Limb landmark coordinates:

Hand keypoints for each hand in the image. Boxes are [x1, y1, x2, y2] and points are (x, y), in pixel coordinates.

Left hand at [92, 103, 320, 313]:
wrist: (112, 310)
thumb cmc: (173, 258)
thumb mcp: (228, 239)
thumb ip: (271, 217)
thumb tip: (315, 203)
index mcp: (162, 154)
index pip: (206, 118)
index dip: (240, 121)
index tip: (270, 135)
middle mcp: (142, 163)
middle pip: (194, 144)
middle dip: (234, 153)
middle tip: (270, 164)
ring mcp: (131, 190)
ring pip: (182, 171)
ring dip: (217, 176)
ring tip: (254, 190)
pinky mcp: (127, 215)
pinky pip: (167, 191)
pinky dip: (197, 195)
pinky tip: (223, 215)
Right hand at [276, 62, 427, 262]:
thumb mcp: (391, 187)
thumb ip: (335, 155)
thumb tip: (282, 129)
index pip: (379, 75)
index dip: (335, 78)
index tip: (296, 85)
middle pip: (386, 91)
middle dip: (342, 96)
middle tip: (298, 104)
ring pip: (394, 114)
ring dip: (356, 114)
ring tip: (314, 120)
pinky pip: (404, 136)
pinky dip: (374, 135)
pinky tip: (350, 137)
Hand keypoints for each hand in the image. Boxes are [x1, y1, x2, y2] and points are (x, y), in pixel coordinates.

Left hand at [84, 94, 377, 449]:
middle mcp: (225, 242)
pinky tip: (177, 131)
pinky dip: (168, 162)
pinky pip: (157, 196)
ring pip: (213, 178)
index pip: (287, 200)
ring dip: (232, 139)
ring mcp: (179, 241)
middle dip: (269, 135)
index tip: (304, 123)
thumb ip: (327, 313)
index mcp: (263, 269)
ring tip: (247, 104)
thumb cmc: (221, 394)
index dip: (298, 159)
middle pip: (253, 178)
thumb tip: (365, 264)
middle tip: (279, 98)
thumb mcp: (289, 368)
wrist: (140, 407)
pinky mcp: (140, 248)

TASK DESCRIPTION:
Your task is to retype the entries verbatim, starting with the line that holds "thumb mcp: (228, 239)" and stopping after the line that holds "middle dip: (342, 96)".

TASK RESPONSE:
thumb mcp: (228, 239)
thumb ip: (271, 217)
thumb tip: (315, 203)
index mcp: (162, 154)
index pip: (206, 118)
index dip: (240, 121)
index tip: (270, 135)
middle mcp: (142, 163)
middle pip: (194, 144)
middle dip: (234, 153)
middle tip: (270, 164)
ring mcp: (131, 190)
ring pip: (182, 171)
ring dip: (217, 176)
ring tip: (254, 190)
pinky mcp: (127, 215)
pinky pip: (167, 191)
pinky dip: (197, 195)
pinky tip: (223, 215)
Right hand at [276, 62, 427, 262]:
thumb mcp: (391, 187)
thumb ip: (335, 155)
thumb tip: (282, 129)
index pip: (379, 75)
index dip: (335, 78)
index tip: (296, 85)
middle pip: (386, 91)
middle dip: (342, 96)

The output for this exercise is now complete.